The move positions a leading AI infrastructure company as a supplier of foundational models for robotics, autonomous vehicles and industrial automation. By releasing the models under a permissive license with open code and tools, NVIDIA aims to make its physical AI stack a default layer for commercial developers.

NVIDIA said Cosmos 3 uses a Mixture-of-Transformers architecture with separate reasoner and generator components, capable of understanding and generating text, images, video, ambient sound and actions. The Nano variant pairs an 8-billion-parameter reasoner with an 8-billion-parameter generator; Super scales each to 32 billion parameters. The training mix includes video, image, language and action data, though full provenance was not disclosed.

The two available models are accessible via Hugging Face, GitHub, build.nvidia.com and as NIM microservices, under the OpenMDW 1.1 license hosted by the Linux Foundation. NVIDIA says the license permits commercial and non‑commercial use, training, modification, redistribution and deployment. The Edge model has no public hardware support details or timeline.

NVIDIA claimed that Cosmos 3 ranks first among open models on physical AI benchmarks including Artificial Analysis, Physics-IQ and RoboArena, and that it can reduce training and evaluation cycles “from months to days.” Both claims originate from the company and lack independent third‑party verification at the time of announcement.

The company identified intended applications in robotics, autonomous vehicles, smart spaces, industrial vision, simulation and synthetic data generation.

A new Cosmos Coalition, with founding members Agile Robots, Black Forest Labs, Generalist, LTX, Runway and Skild AI, will promote an open ecosystem, though no specific joint projects were disclosed.

Cosmos 3 arrives 17 months after the original Cosmos platform launched in January 2025 and follows a March 2026 preview. It represents a unified family combining reasoning and generation, a step beyond the earlier, more fragmented offerings.

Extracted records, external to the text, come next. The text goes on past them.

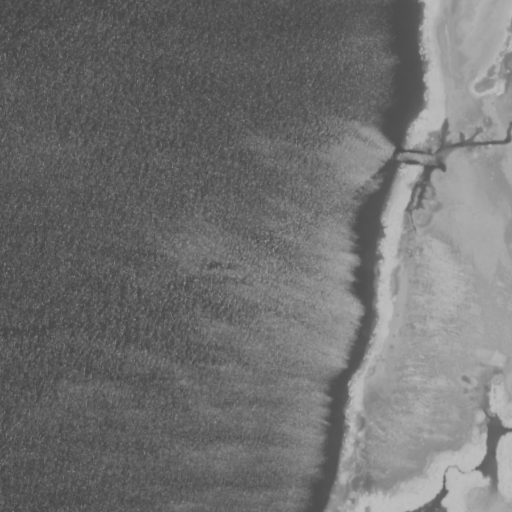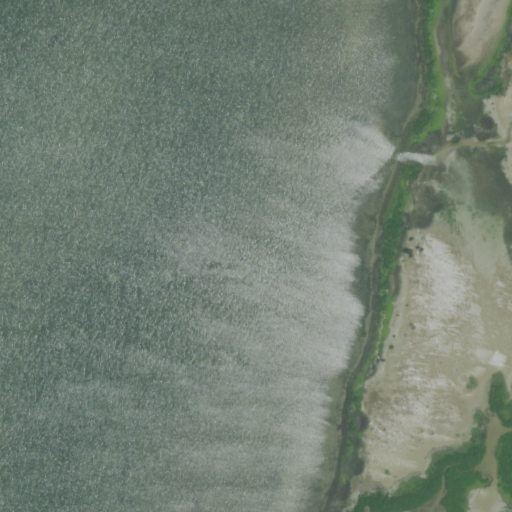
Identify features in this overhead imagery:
park: (324, 251)
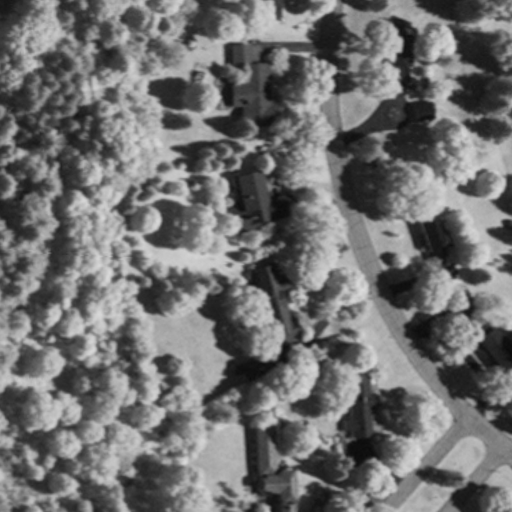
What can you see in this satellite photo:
building: (265, 2)
building: (264, 10)
building: (393, 59)
building: (393, 60)
building: (248, 90)
building: (250, 96)
building: (419, 112)
building: (251, 204)
building: (251, 205)
building: (429, 236)
building: (428, 238)
road: (359, 253)
park: (71, 260)
building: (271, 304)
building: (269, 306)
building: (492, 347)
building: (493, 347)
building: (234, 369)
building: (356, 406)
building: (355, 408)
building: (267, 470)
building: (268, 472)
road: (392, 509)
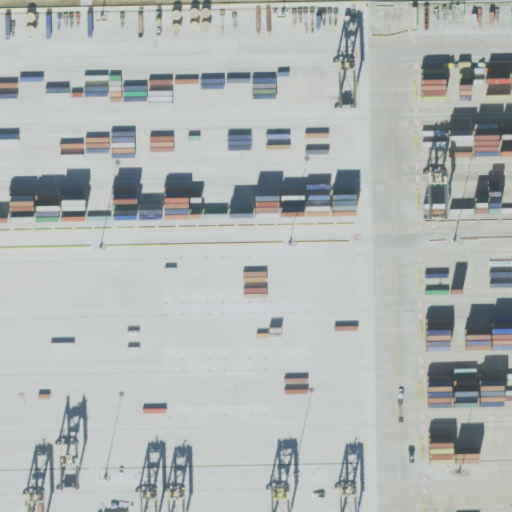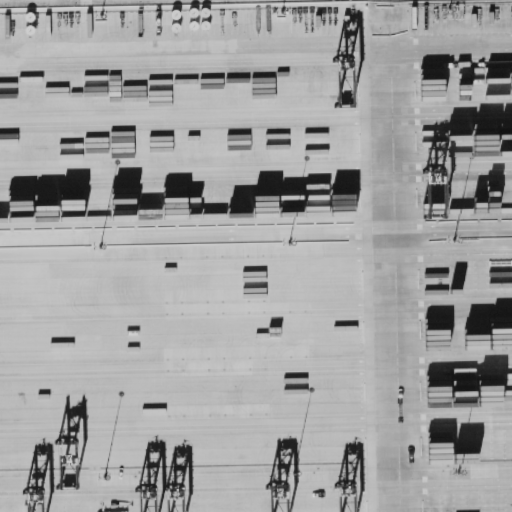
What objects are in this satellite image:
road: (364, 87)
road: (449, 253)
road: (387, 308)
road: (450, 308)
road: (451, 421)
road: (452, 485)
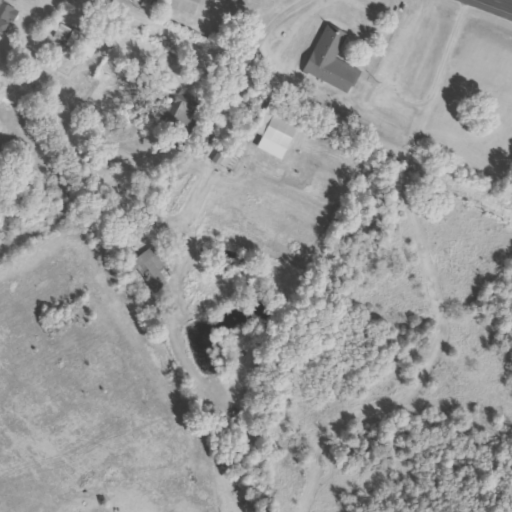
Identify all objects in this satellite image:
building: (183, 5)
building: (187, 5)
building: (6, 17)
building: (7, 17)
road: (269, 29)
building: (63, 33)
building: (78, 40)
building: (331, 61)
building: (333, 61)
road: (309, 101)
building: (180, 110)
building: (184, 114)
building: (127, 129)
building: (130, 129)
building: (278, 130)
building: (204, 144)
building: (206, 144)
building: (230, 161)
building: (152, 265)
building: (147, 269)
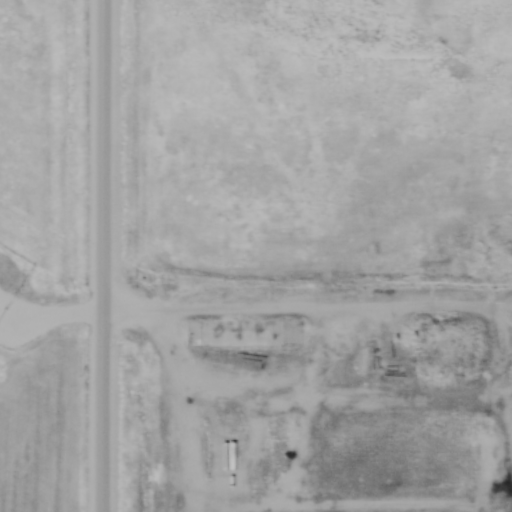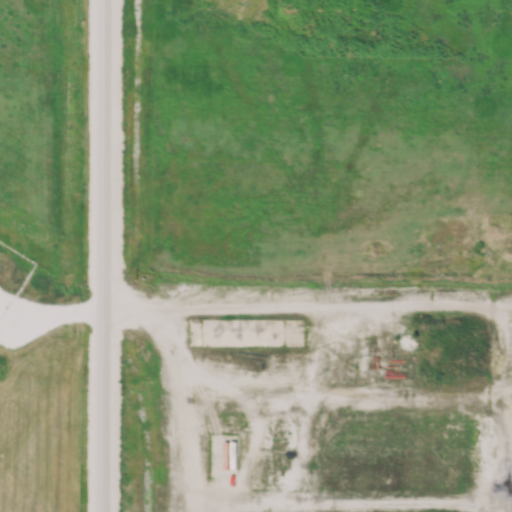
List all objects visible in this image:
road: (105, 256)
road: (308, 304)
road: (185, 403)
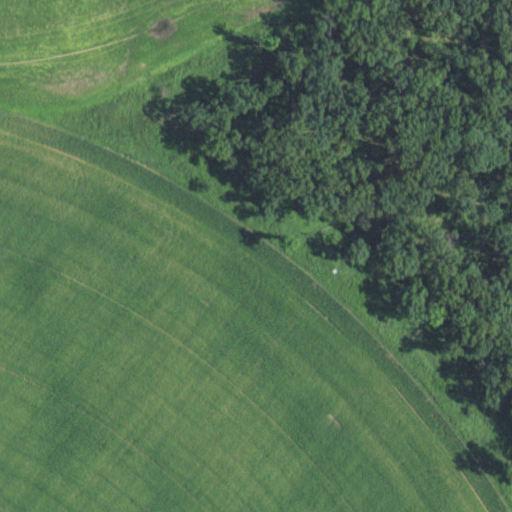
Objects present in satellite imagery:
wastewater plant: (256, 255)
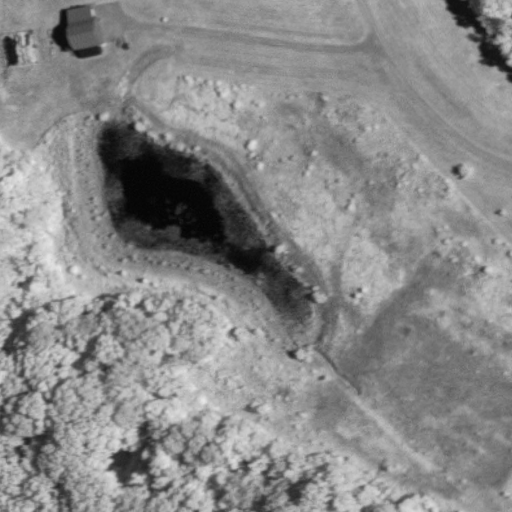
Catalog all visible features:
road: (374, 25)
building: (80, 27)
road: (339, 47)
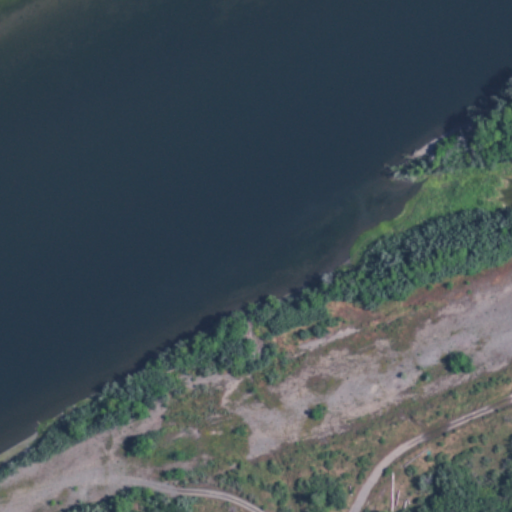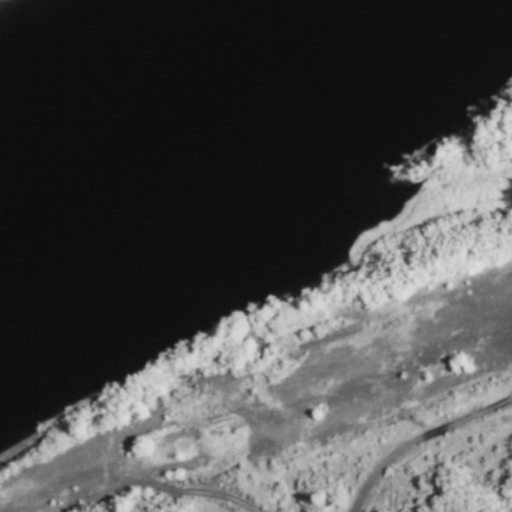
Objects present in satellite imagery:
river: (28, 15)
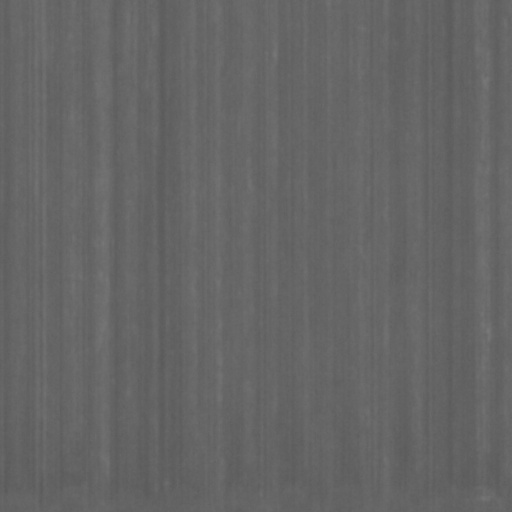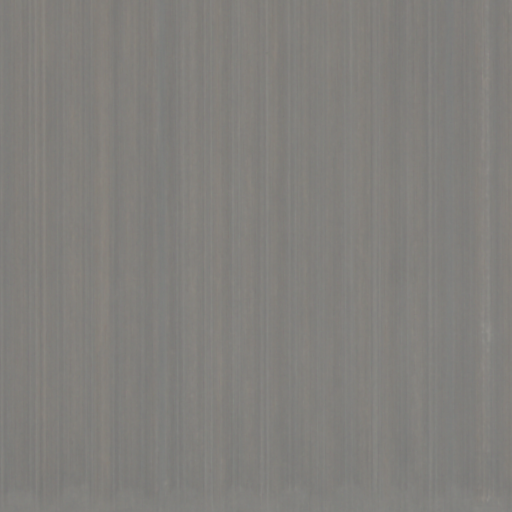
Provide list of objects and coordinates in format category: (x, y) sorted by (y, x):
crop: (255, 255)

The Edge variant’s release remains undefined, all benchmark leadership rests on NVIDIA’s own testing, and the training data’s copyright and licensing status are unresolved—factors that enterprise adopters will need to investigate. Still, the immediate availability of open-weights models under a clear commercial license puts a concrete option into developers’ hands, raising the pressure on rivals to match openness and independent validation.